Subsequently, the partnership’s borrowing exceeded its overdraft facility. In 1990 the bank, concerned that the 1972 charge was unsuitable for the purposes of securing the liabilities of the partnership, sought a replacement mortgage over the property. The bank wrote to a firm of solicitors to arrange for the wife to receive independent advice in relation to the proposed new charge. The letter to the solicitors from the bank mistakenly referred to the proposed charge as securing an advance “to be made” to the partnership, whereas the true purpose of the charge was to replace the 1972 charge and thus secure existing, as well as future, borrowings of the partnership. In September 1990 the appellants attended the solicitors, where the wife was advised about the proposed charge and the charge was executed.
In 1992 the partnership became insolvent and demands were made upon the appellants. The demands were not met. The bank sought to enforce the 1990 charge and applied for a possession order. The wife claimed she had a right to have the charge set aside on the ground of undue influence. The county court rejected her defence and made an order for possession. The wife appealed, contending that the judge should have found that it had been to her manifest disadvantage to enter into the 1990 charge and that, by reason of the misrepresentations in the bank’s letter to the solicitors, the bank had not taken reasonable steps to satisfy itself that her agreement to the 1990 charge had been properly obtained.
Held: The appeal was dismissed.
1. Even on the basis that the 1972 charge was ineffective to secure the husband’s partnership liabilities, it was plainly to the wife’s advantage to replace it with the 1990 charge, since, unless the 1990 charge was signed, the partnership business would have collapsed and the bank would have taken steps to enforce the 1976 guarantee. Therefore the 1990 charge was not on its face disadvantageous to the wife: see Barclays Bank plc v O’Brien [1993] EGCS 169 and Royal Bank of Scotland plc v Etridge [1998] PLSCS 239.

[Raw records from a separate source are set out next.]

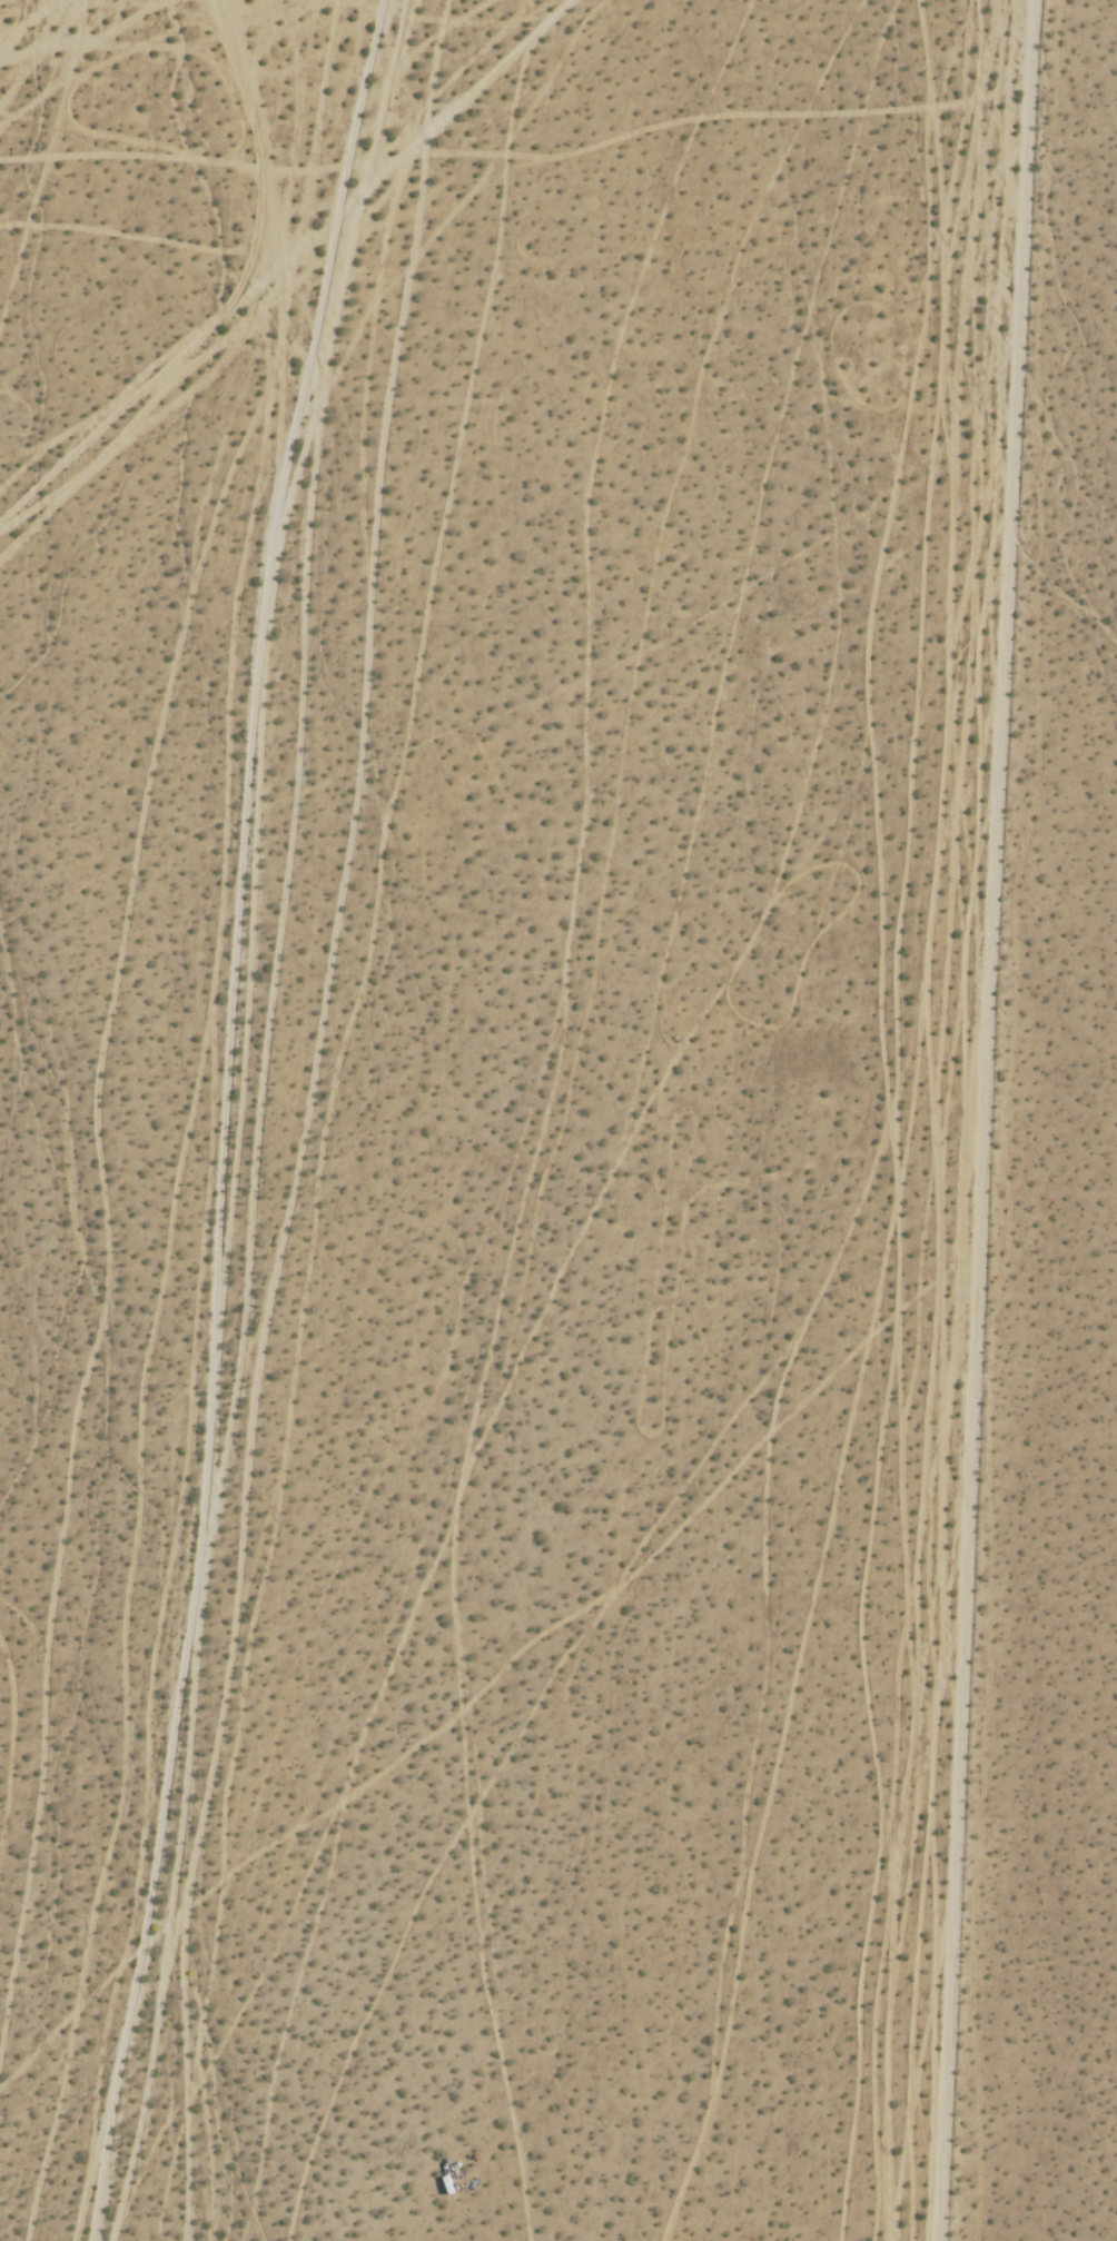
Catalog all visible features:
road: (225, 1118)
road: (990, 1120)

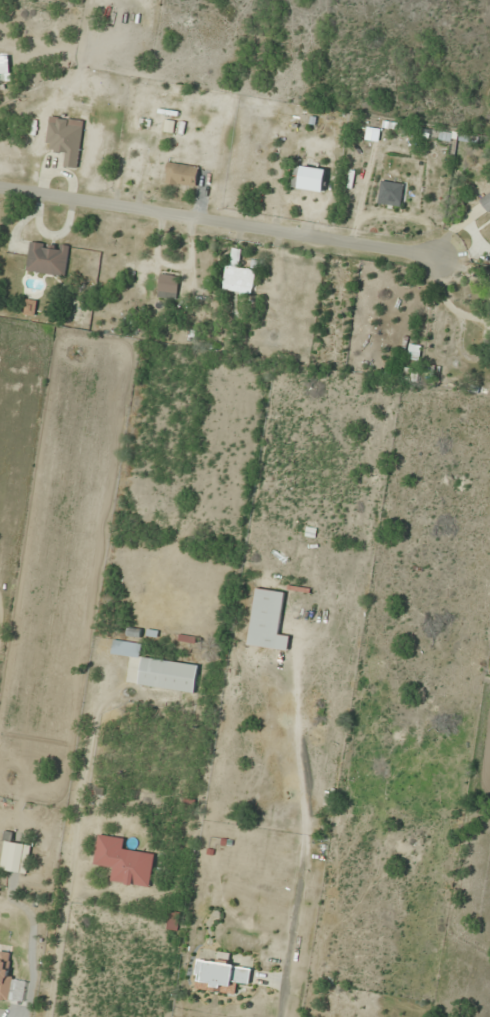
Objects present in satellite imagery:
building: (66, 138)
building: (181, 174)
building: (309, 177)
building: (487, 200)
road: (219, 223)
building: (48, 257)
building: (237, 274)
building: (168, 285)
building: (268, 620)
building: (126, 648)
building: (168, 674)
building: (15, 855)
building: (124, 861)
building: (173, 920)
building: (6, 972)
building: (222, 975)

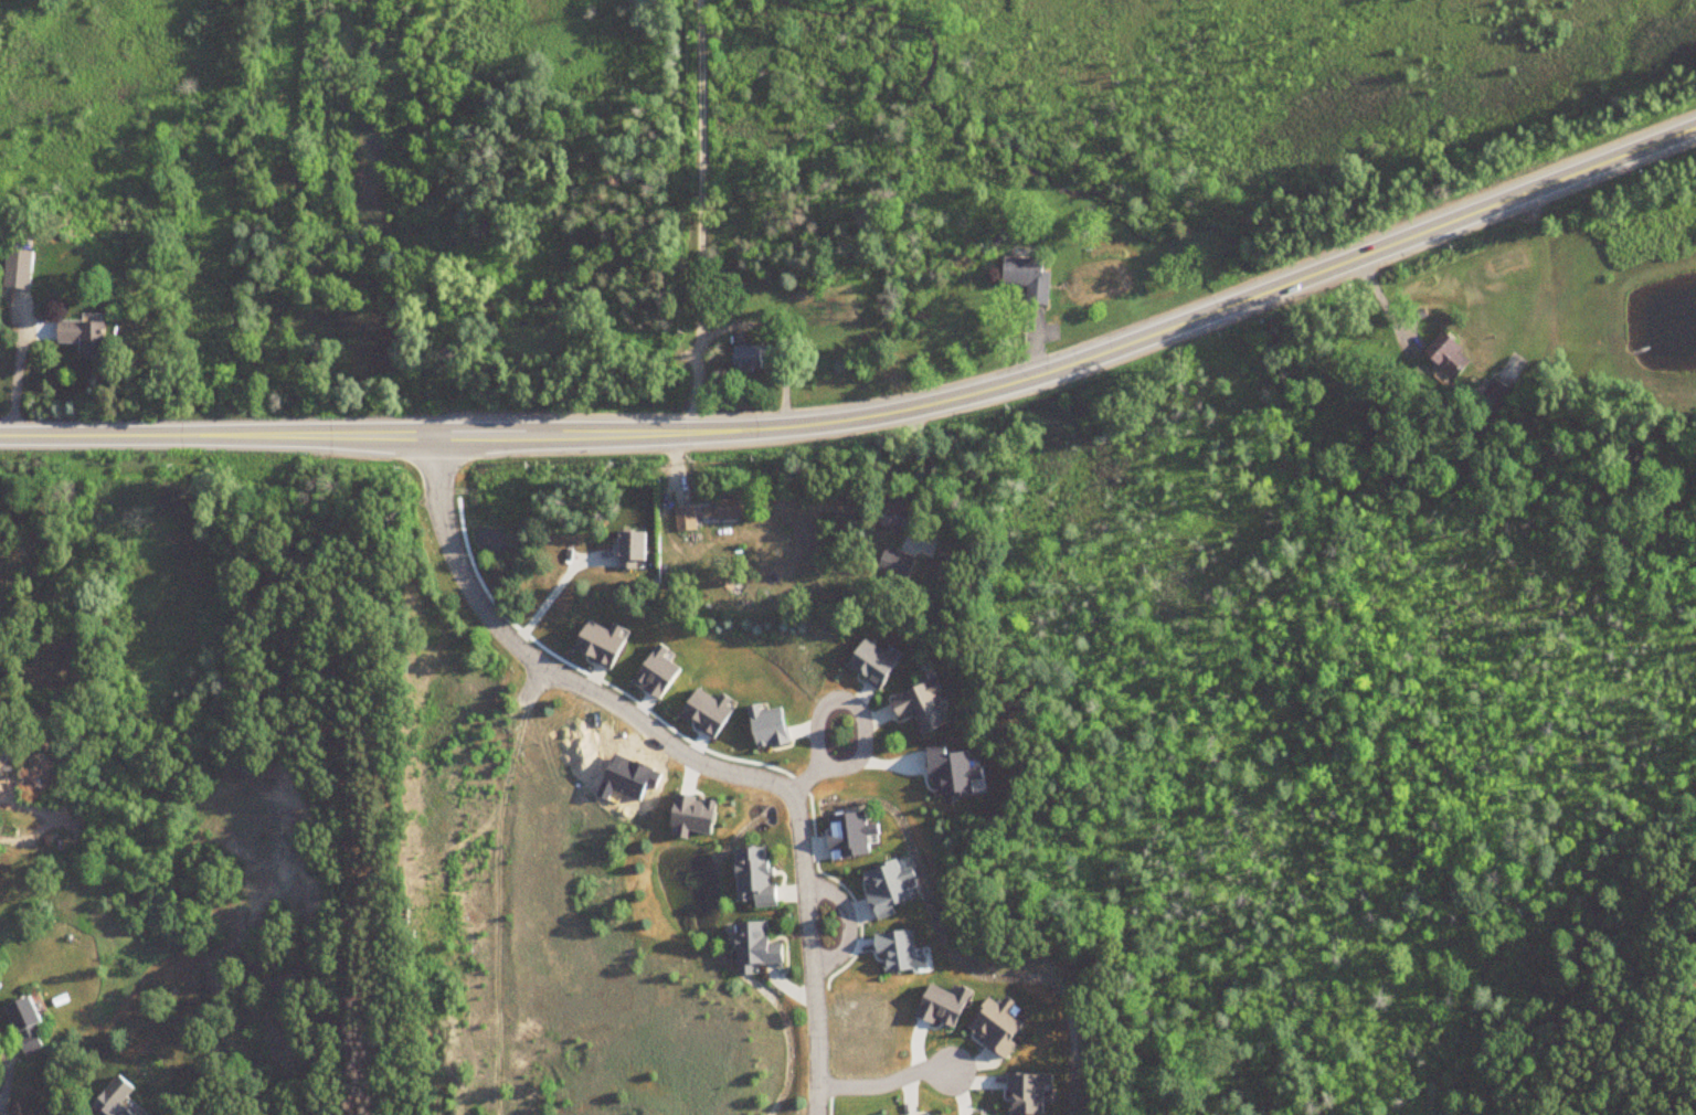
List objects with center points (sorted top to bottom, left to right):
road: (700, 216)
building: (17, 270)
building: (1026, 280)
building: (80, 338)
road: (779, 338)
building: (1447, 356)
building: (747, 359)
building: (1495, 392)
road: (872, 415)
road: (919, 472)
building: (728, 507)
building: (892, 516)
building: (684, 519)
building: (628, 549)
building: (893, 564)
road: (551, 596)
road: (534, 683)
building: (917, 705)
road: (853, 707)
road: (683, 755)
road: (804, 781)
building: (750, 875)
road: (497, 905)
road: (850, 925)
building: (752, 945)
building: (1695, 950)
building: (23, 1024)
road: (5, 1075)
road: (885, 1085)
building: (112, 1099)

2. In any event, there was no basis in principle or authority for the proposition that the immaterial inaccuracy in the letter of instruction to the solicitors could have had the effect of saddling the bank with constructive notice. On the contrary, there was every reason why it should not have that effect. Furthermore, it could not be accepted that the inaccuracy had the effect of somehow circumscribing the scope of the inquiries that the solicitors were required to make. The solicitors would have had to inquire into the financial history of the partnership in order to form a view as to the risks of the charge being enforced. The fact that they might have failed to discharge their duty to the wife could not be said to be the fault of the bank.
Roland Higgs (instructed by Georgiou Nicholas) appeared for the appellant; David Wolfson (instructed by Denton Wilde Sapte) appeared for the respondent.